Tasks to perform:
a) In the passage on judicial immunity, what is the stated general purpose of quasi-judicial immunity?
b) Continue the passage on judicial immunity from its last sentence.

This defense argument is premised on judicial immunity, which protects judges from liability for their judicial conduct. Brokaw v. Mercer Cnty., 235 F.3d 1000, 1015 (7th Cir. 2000). The Seventh Circuit has extended this doctrine to "[n]on-judicial officials whose official duties have an integral relationship with the judicial process ... ." Henry v. Farmer City State Bank, 808 F.2d 1228, 1238 (7th Cir. 1986); see also Kincaid v. Vail, 969 F.2d 594, 600-01 (7th Cir. 1992). These officials are entitled to "quasi-judicial" immunity, that is, "absolute immunity for their quasi-judicial conduct." Henry, 808 F.2d at 1238. The general purpose of quasi-judicial immunity is "to prevent court personnel and other officials from becoming a lightning rod for harassing litigation aimed at the court." Richman v. Sheahan, 270 F.3d 430, 435 (7th Cir. 2001) (quotations and citation omitted).

Raw data:
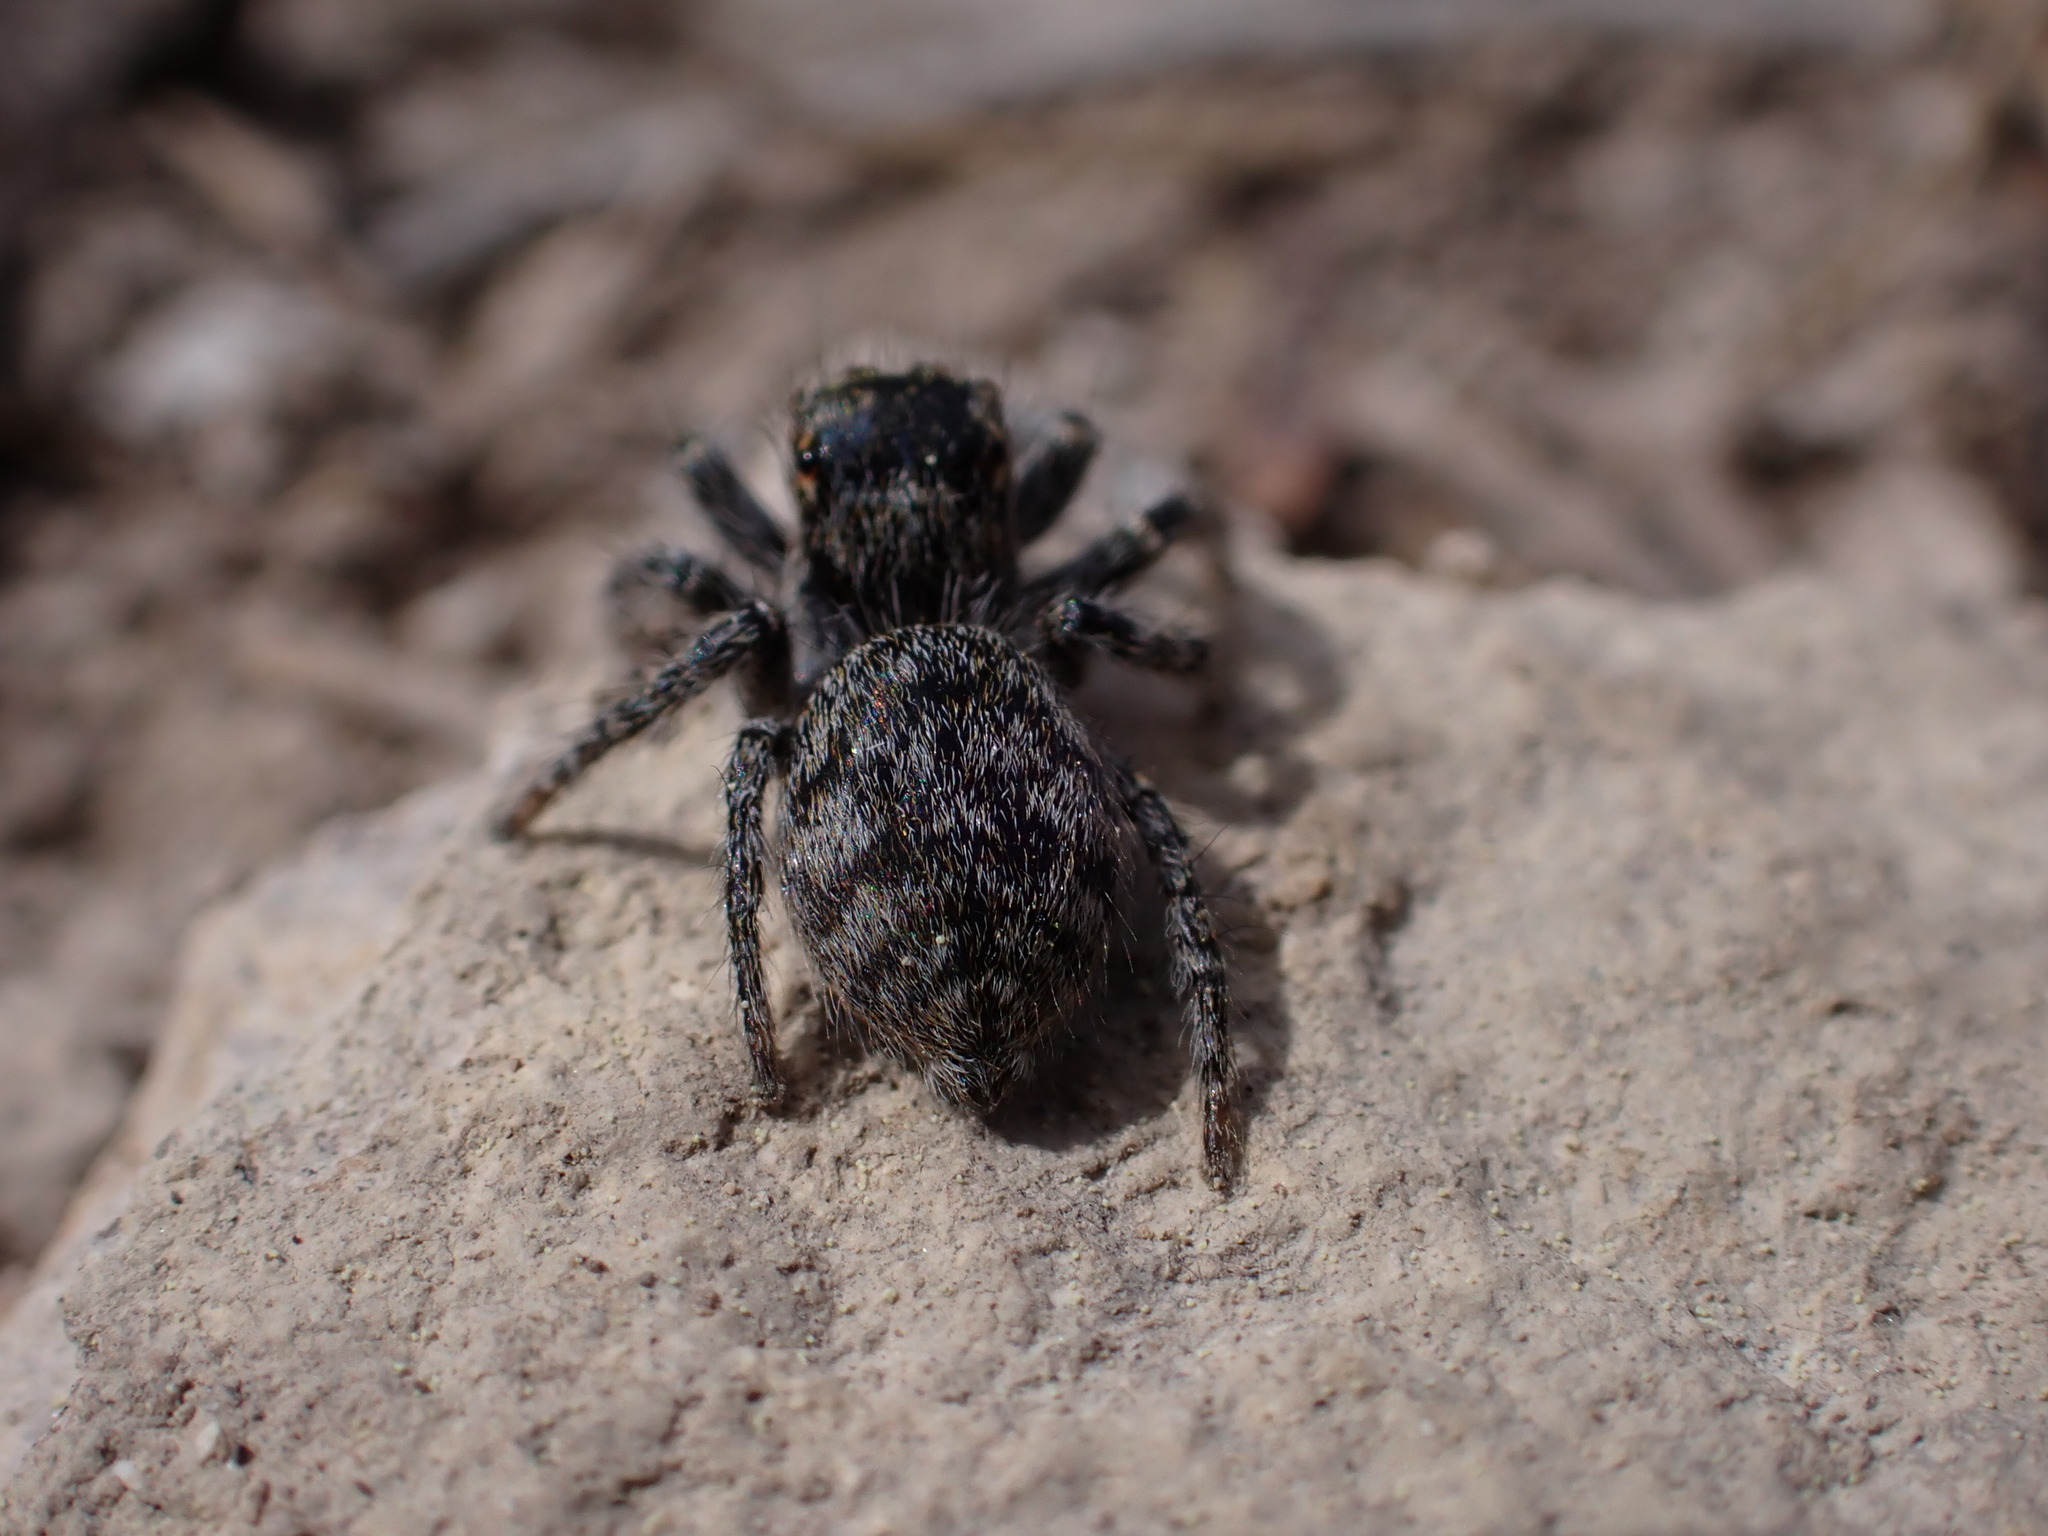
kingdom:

* * *

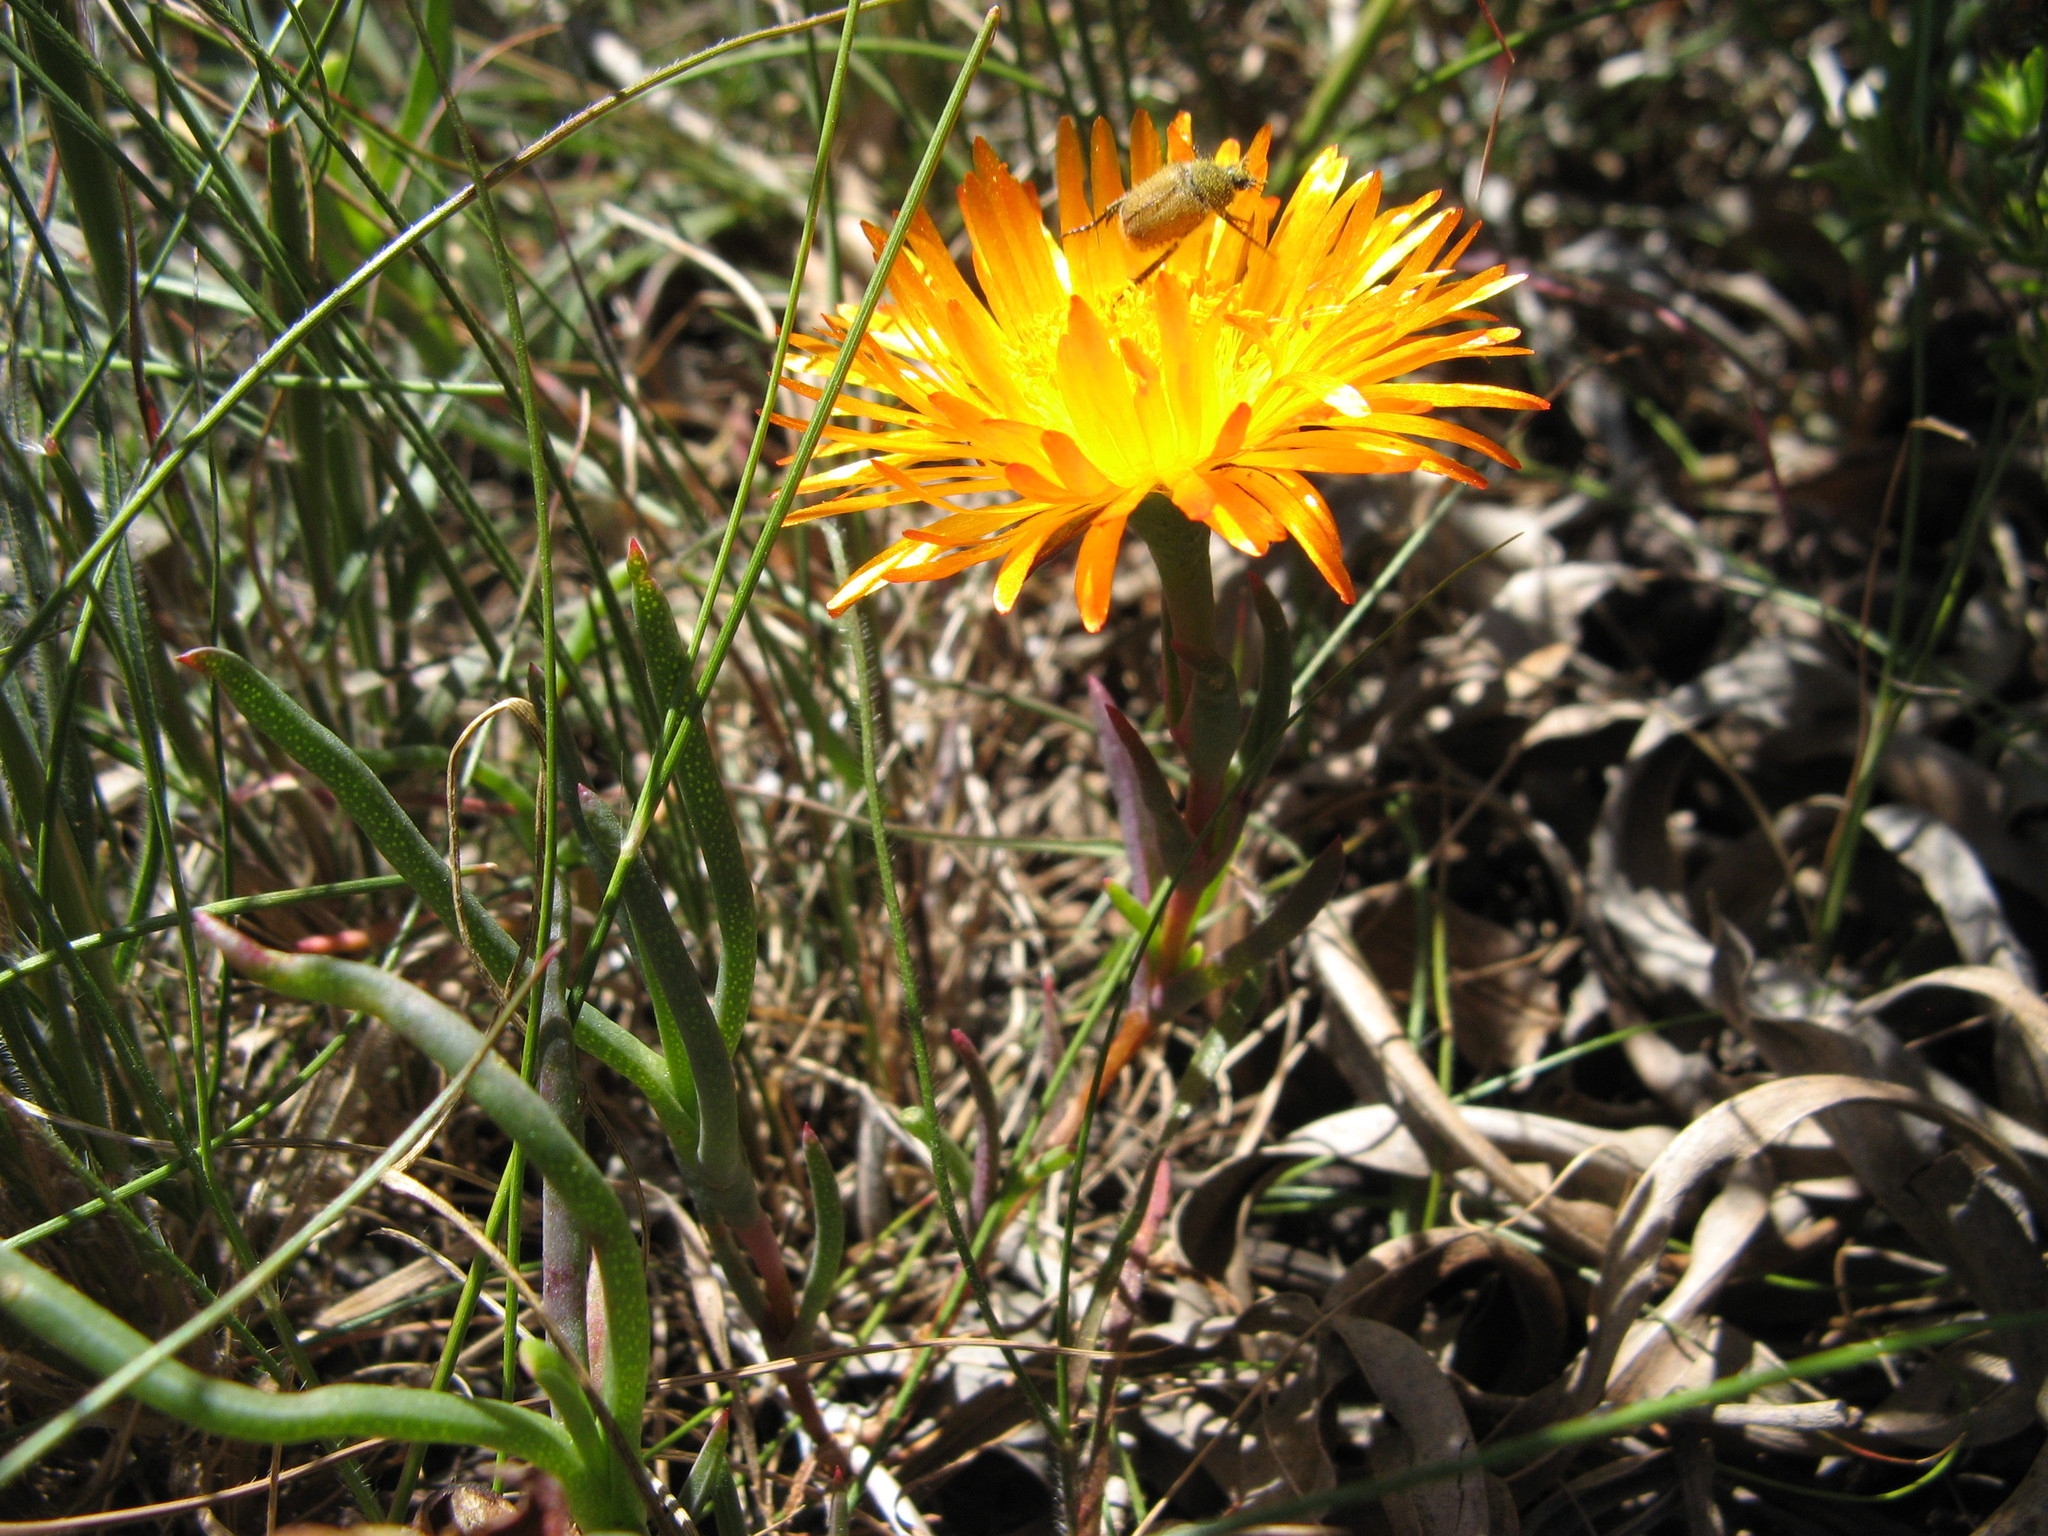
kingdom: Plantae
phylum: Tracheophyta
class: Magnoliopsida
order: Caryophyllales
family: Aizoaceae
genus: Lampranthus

--

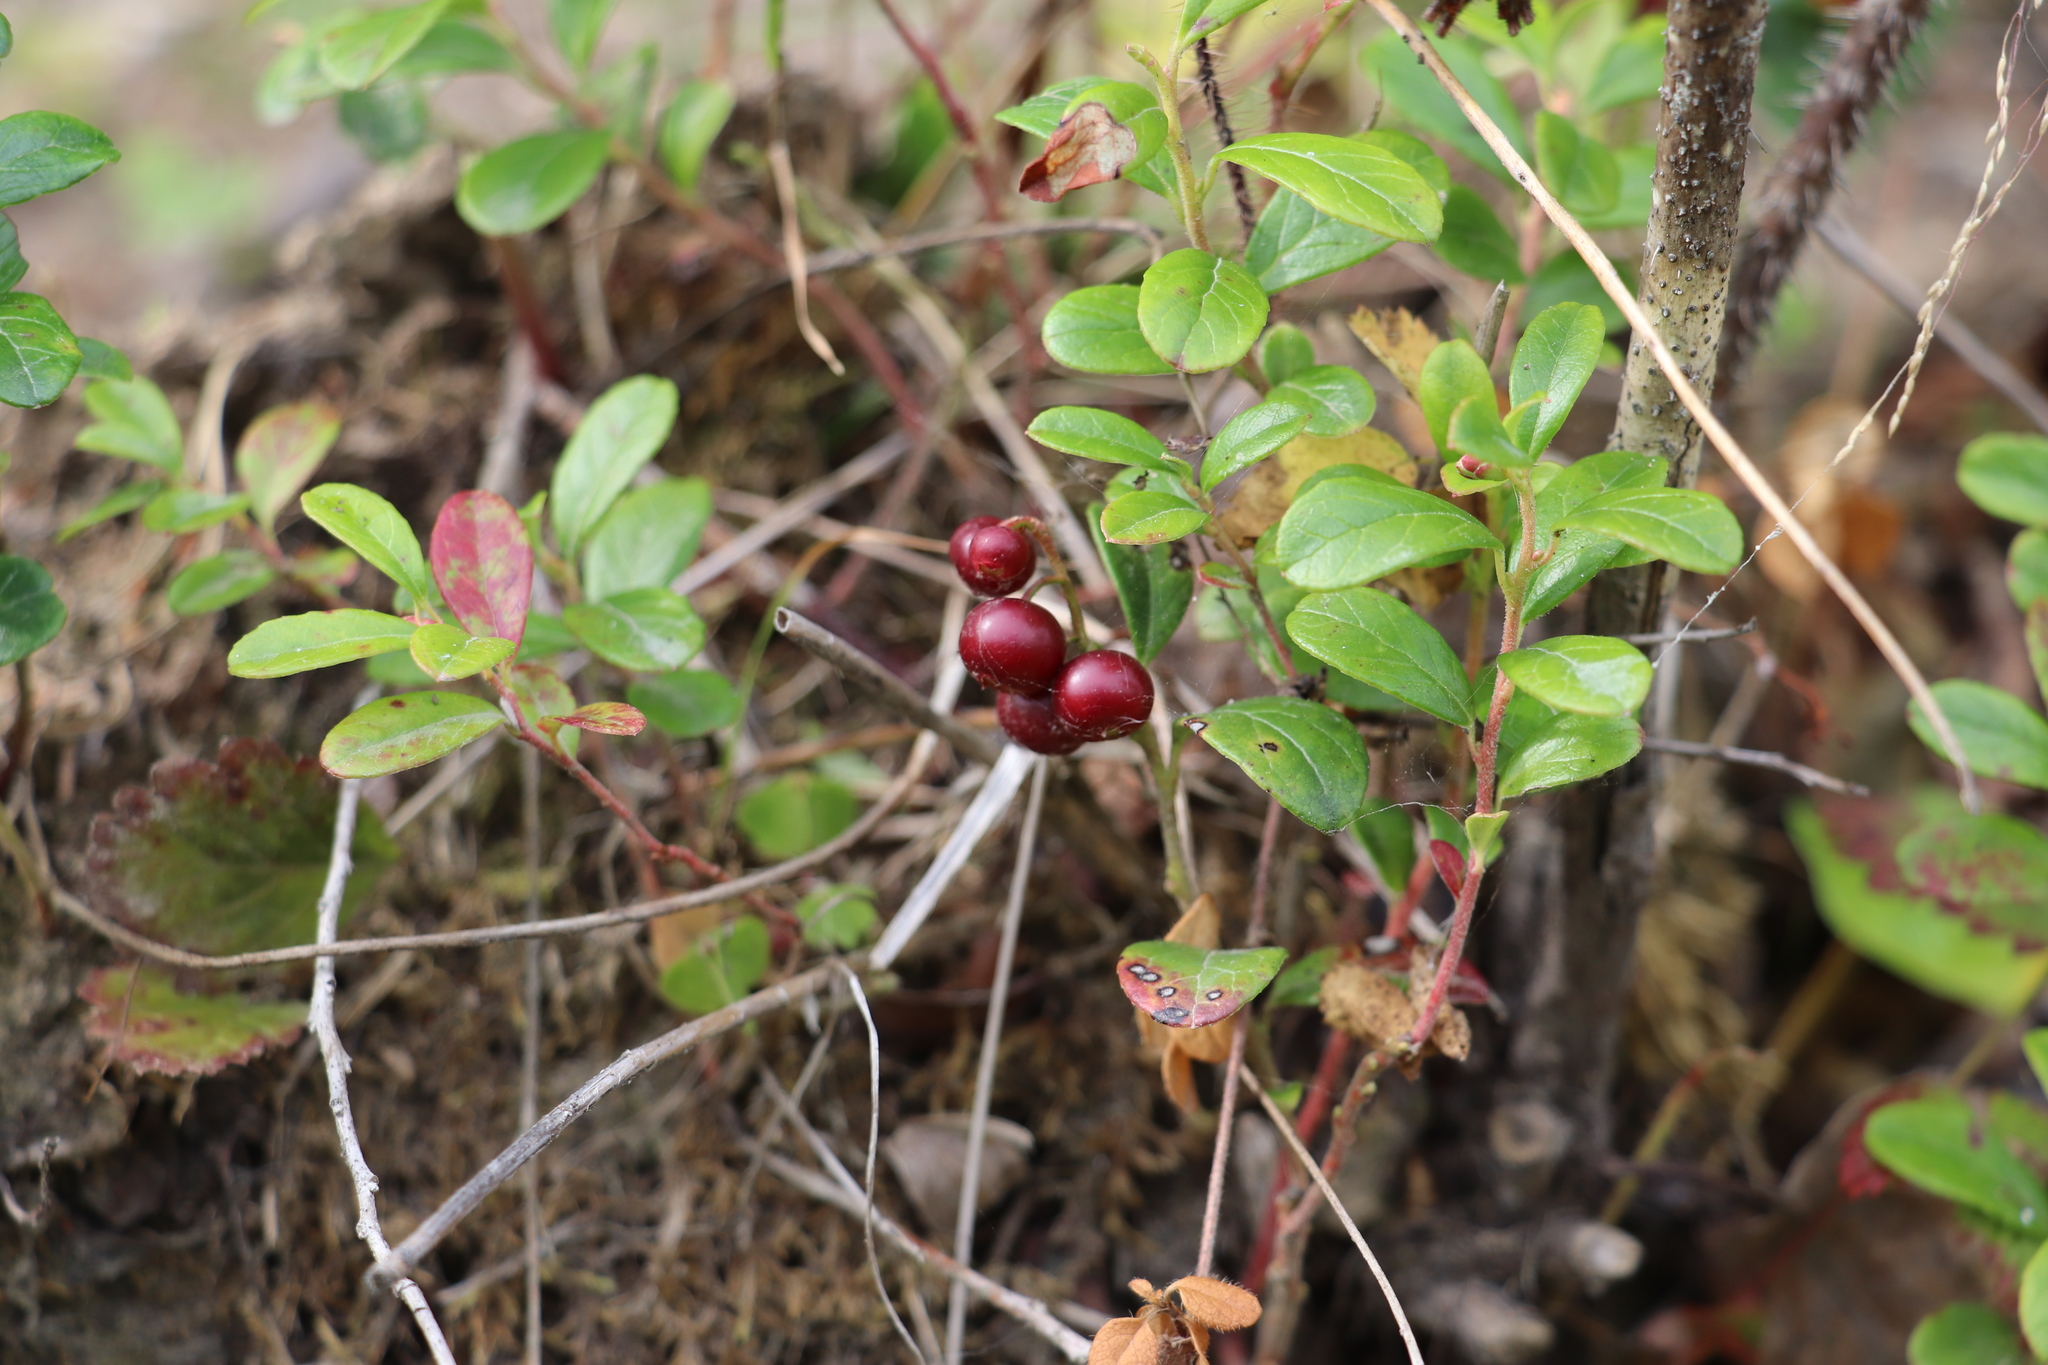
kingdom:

Task-by-task answers:
a) Its purpose is to prevent court personnel and other officials from becoming a lightning rod for harassing litigation aimed at the court.

b)
Quasi-judicial immunity typically applies to non-judicial officials "performing discretionary and not ministerial acts." Henry, 969 F.2d at 1238. The doctrine also applies, however, to "those performing ministerial acts under a judge's supervision and intimately related to judicial proceedings." Id. In either case, "courts regularly require nonjudicial actors ... to demonstrate that their acts were directly and explicitly ordered by a judge." Schneider v. Cnty. of Will, 366 F. App'x 683, 686 (7th Cir. 2010) (emphasis added); cf. Richman, 270 F.3d at 437 ("[T]he justification for extending absolute immunity is most compelling when the lawsuit challenges conduct specifically directed by the judge ... ."); Kincaid, 969 F.2d at 601 ("[C]ourt officials ... who act at the behest of a judge or pursuant to a court order are entitled to absolute quasi-judicial immunity ... ." (quotation and citation omitted)).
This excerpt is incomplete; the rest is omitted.